Marking the debut of a masterly storyteller, The Navigation Log brilliantly conjures a vanished Britain with affection, humor, and lyricism that comes close to elegy.
This is a pleasant enough tale about twins in the south of England, and the different paths they took until they reached their early twenties, and the Second World War broke out.
The characters are nice enough, and the story is reasonably engaging, although it does have a certain inevitability about it. If the book has a weakness, it is the occasional extremely odd and seemingly disconnected sentence, such as when the maid enters a busy room, sees that she's not needed yet, and leaves the room. There are many sentences like this throughout the book - almost as if the editing hasn't managed to tie up all the loose ends.
But as I say, it's a pleasant enough tale, without ever really reaching any heights, or plummeting to any depths.
This is an easy read. A good story, well written. Although the characters are well developed they are missing that something that makes you really care. There are a lot of people and instances related that don't really add to the story, almost as if it's an autobiography. I accepted that as simply the natural story of one's life - there are many things remembered that are interesting but not necessarily significant.
Identical twin brothers, Tom and William, are born on Armistice Day, 1918 to two disinterested parents. The boys become a unit unto themselves, developing a strong bond. The only people who appear to show any interest in the boys are the two women across the street who watch the comings and goings of the family members and make judgmental pronouncements on the actions - all without any basis in fact. When the boys grow into adulthood they develop into individuals. William becomes a teacher who chooses the conventional life of marriage and parenthood. Tom becomes a pilot who thrives on the excitement and danger of flying bombing raids into Nazi-occupied Europe. I only gave this three stars because the book left me feeling dissatisfied. The characters were all isolated individuals; none of them seemed to know how to connect to other human beings. The parents and the neighbours disappeared halfway through the book. Was the author trying to show us that everyone goes through life alone? Or was he making a comment on the reservedness of the British personality pre-1960s? Because I could not connect emotionally with any of the characters, I didn't really care to spend too much time thinking about why Corrick wrote as he did.

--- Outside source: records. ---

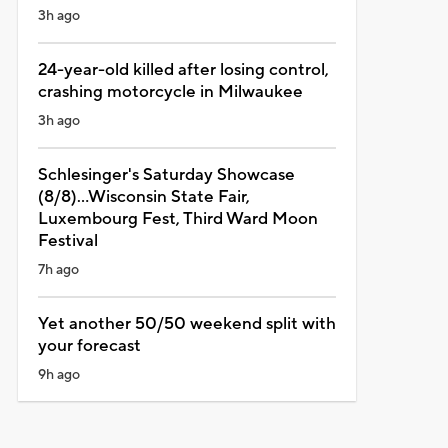
3h ago
24-year-old killed after losing control,
crashing motorcycle in Milwaukee
3h ago
Schlesinger's Saturday Showcase
(8/8)...Wisconsin State Fair,
Luxembourg Fest, Third Ward Moon
Festival
7h ago
Yet another 50/50 weekend split with
your forecast
9h ago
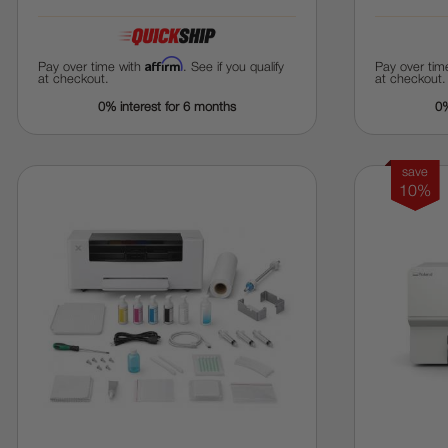
Affirm
Pay over time with
. See if you qualify
Pay over tim
at checkout.
at checkout.
0% interest for 6 months
0%
save
10%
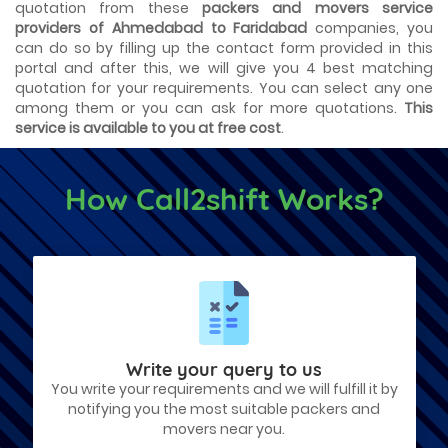
quotation from these
packers and movers service
providers of Ahmedabad to Faridabad
companies, you
can do so by filling up the contact form provided in this
portal and after this, we will give you 4 best matching
quotation for your requirements. You can select any one
among them or you can ask for more quotations.
This
service is available to you at free cost
.
How Call2shift Works?
Write your query to us
You write your requirements and we will fulfill it by
notifying you the most suitable packers and
movers near you.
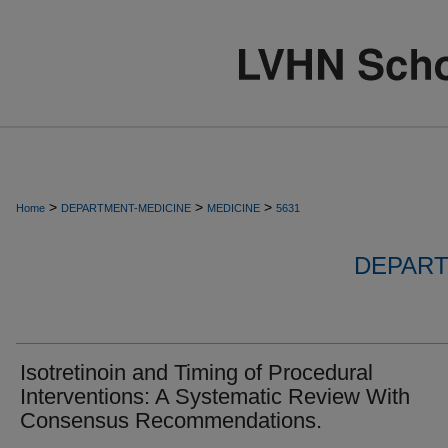
>
>
>
Home
DEPARTMENT-MEDICINE
MEDICINE
5631
DEPART
Isotretinoin and Timing of Procedural
Interventions: A Systematic Review With
Consensus Recommendations.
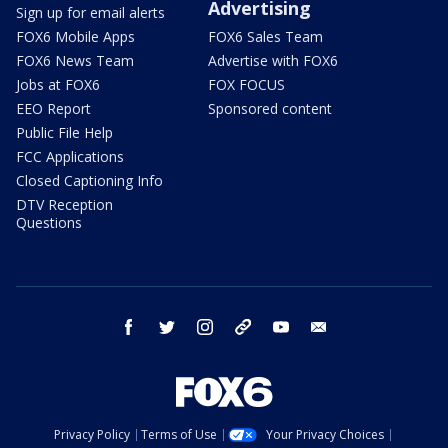
Advertising
Sign up for email alerts
FOX6 Mobile Apps
FOX6 Sales Team
FOX6 News Team
Advertise with FOX6
Jobs at FOX6
FOX FOCUS
EEO Report
Sponsored content
Public File Help
FCC Applications
Closed Captioning Info
DTV Reception
Questions
facebook
twitter
instagram
threads
youtube
email
Privacy Policy
Terms of Use
Your Privacy Choices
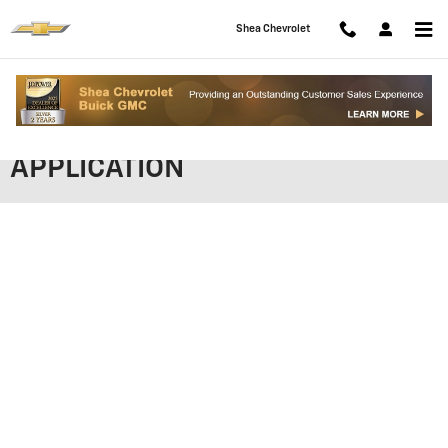
Skip to main content
Shea Chevrolet
SHEA CHEVROLET FINANCING
APPLICATION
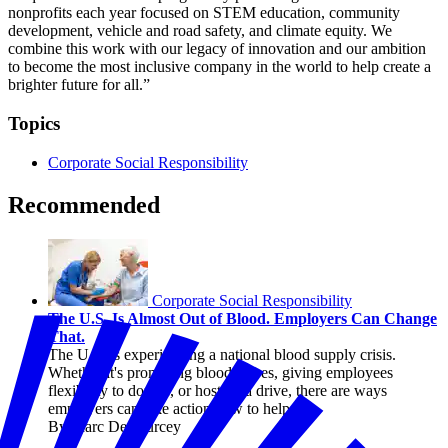
nonprofits each year focused on STEM education, community
development, vehicle and road safety, and climate equity. We
combine this work with our legacy of innovation and our ambition
to become the most inclusive company in the world to help create a
brighter future for all.”
Topics
Corporate Social Responsibility
Recommended
Corporate Social Responsibility
The U.S. Is Almost Out of Blood. Employers Can Change
That.
The U.S. is experiencing a national blood supply crisis.
Whether it's promoting blood drives, giving employees
flexibility to donate, or hosting a drive, there are ways
employers can take action now to help.
By Marc DeCourcey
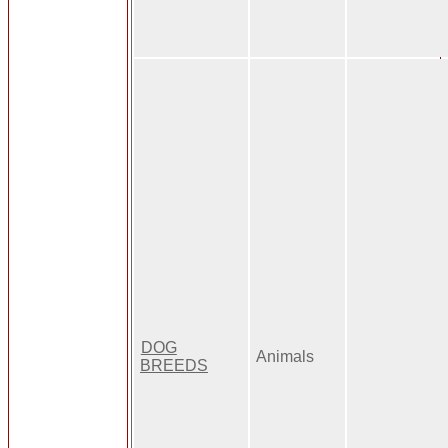
DOG
Animals
BREEDS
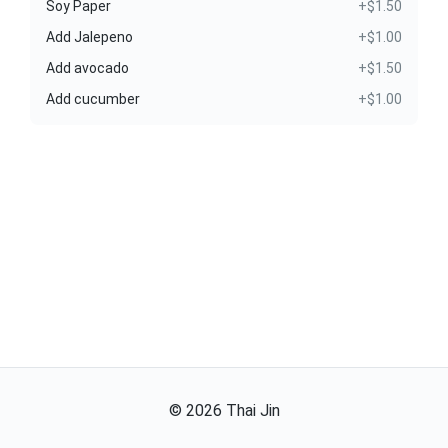
Soy Paper
+$1.50
Add Jalepeno
+$1.00
Add avocado
+$1.50
Add cucumber
+$1.00
©
2026
Thai Jin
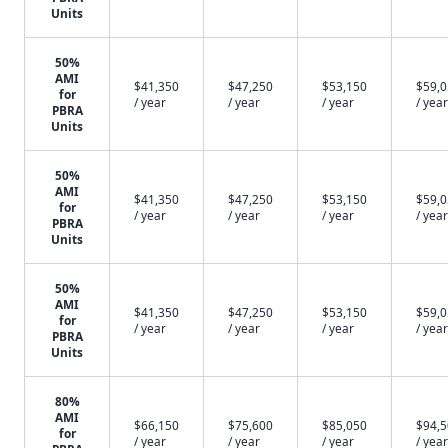
Units
50%
AMI
$41,350
$47,250
$53,150
$59,
for
/ year
/ year
/ year
/ year
PBRA
Units
50%
AMI
$41,350
$47,250
$53,150
$59,
for
/ year
/ year
/ year
/ year
PBRA
Units
50%
AMI
$41,350
$47,250
$53,150
$59,
for
/ year
/ year
/ year
/ year
PBRA
Units
80%
AMI
$66,150
$75,600
$85,050
$94,
for
/ year
/ year
/ year
/ year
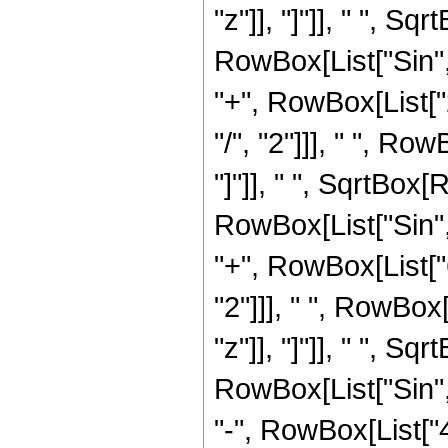
"z"]], "]"]], " ", S
RowBox[List["Sin", "[
"+", RowBox[List["
"/", "2"]]], " ", Ro
"]"]], " ", SqrtBox
RowBox[List["Sin", "[
"+", RowBox[List["6
"2"]]], " ", RowBox[
"z"]], "]"]], " ", S
RowBox[List["Sin", "[
"-", RowBox[List["4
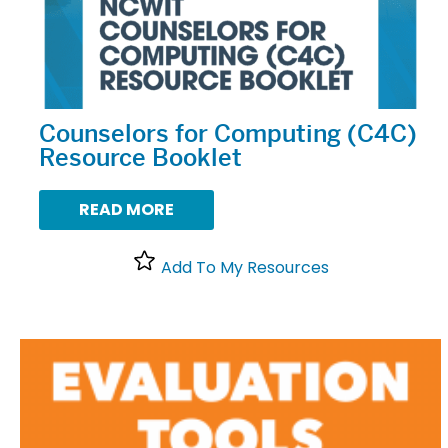
Counselors for Computing (C4C)
Resource Booklet
READ MORE
Add To My Resources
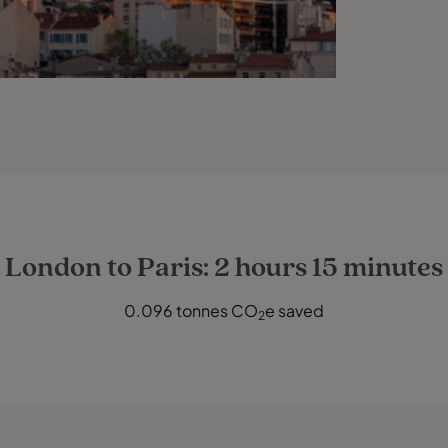
London to Paris: 2 hours 15 minutes
0.096 tonnes CO
e saved
2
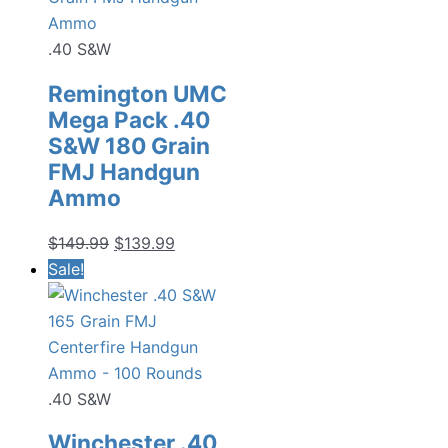
.40 S&W
Remington UMC
Mega Pack .40
S&W 180 Grain
FMJ Handgun
Ammo
Original
Current
$
149.99
$
139.99
price
price
Sale!
was:
is:
$149.99.
$139.99.
.40 S&W
Winchester .40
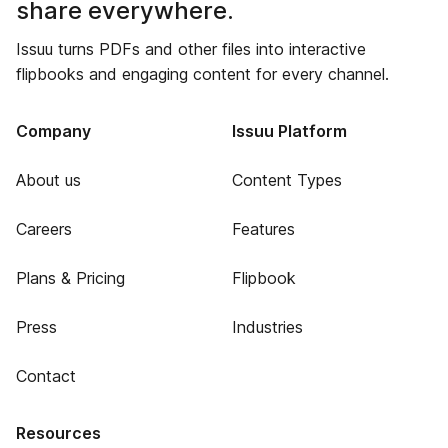
share everywhere.
Issuu turns PDFs and other files into interactive
flipbooks and engaging content for every channel.
Company
Issuu Platform
About us
Content Types
Careers
Features
Plans & Pricing
Flipbook
Press
Industries
Contact
Resources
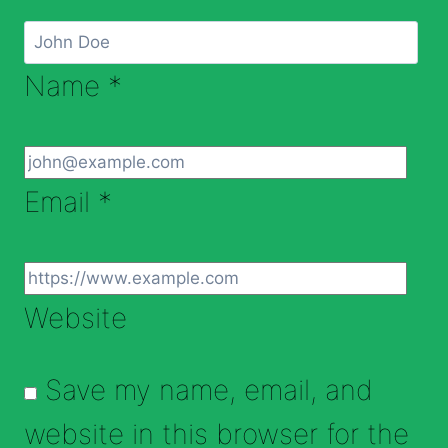
Name
*
Email
*
Website
Save my name, email, and
website in this browser for the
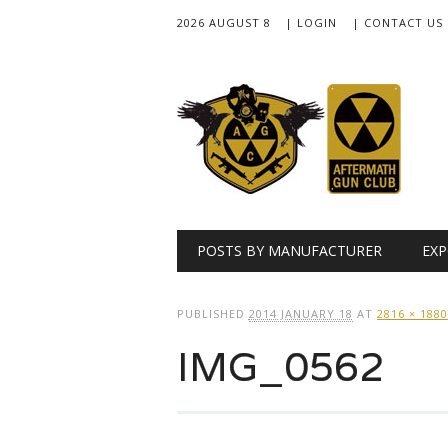
2026 AUGUST 8
| LOGIN
| CONTACT US
Main menu
Skip
POSTS BY MANUFACTURER
EXP
to
content
PUBLISHED
2014 JANUARY 18
AT
2816 × 1880
IMG_0562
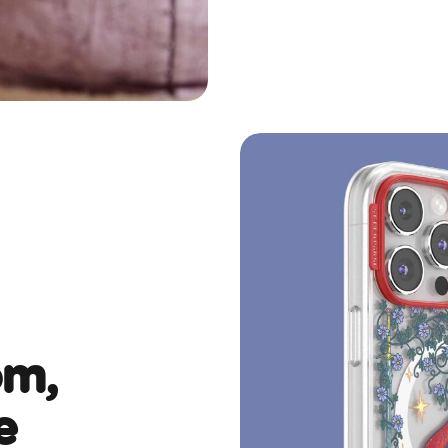
om,
e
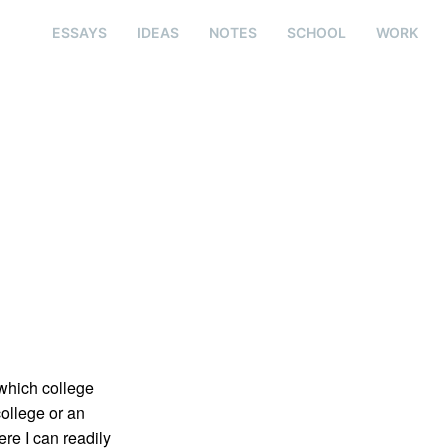
ESSAYS
IDEAS
NOTES
SCHOOL
WORK
 which college
college or an
re I can readily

I enjoyed this one especially because the two main characters were twin boys and my son-in-law is a twin. The book was enjoyable but I don't think it leaves any lasting impression. There are many interesting characters but most are really peripheral--they're not developed and you never really know why they are even part of the story. The is especially true of the two nosy neighbors. It is mildly interesting that the neighbors see things in the twin's household that the twins never know even as adults, but that idea is never really explored.
A gentle story that is easy reading while still developing a nice rounded tale. The different personalities between the central characters is an interesting touch, but not fully explored. The ending is mildly predictable, but written in such a gentle way that i didn't mind being able to guess beforehand what would happen. A good read without being anything amazing.
At first I was of the opinion that far too much was being written about flying in the period before WWII but this book really grew on me. The lovely prose read like a soliloquy to Engand,. In the time of war. Not in the accepted sense of the daily deprivations and bombings but of the peace experienced in the countryside because of the nature of the land.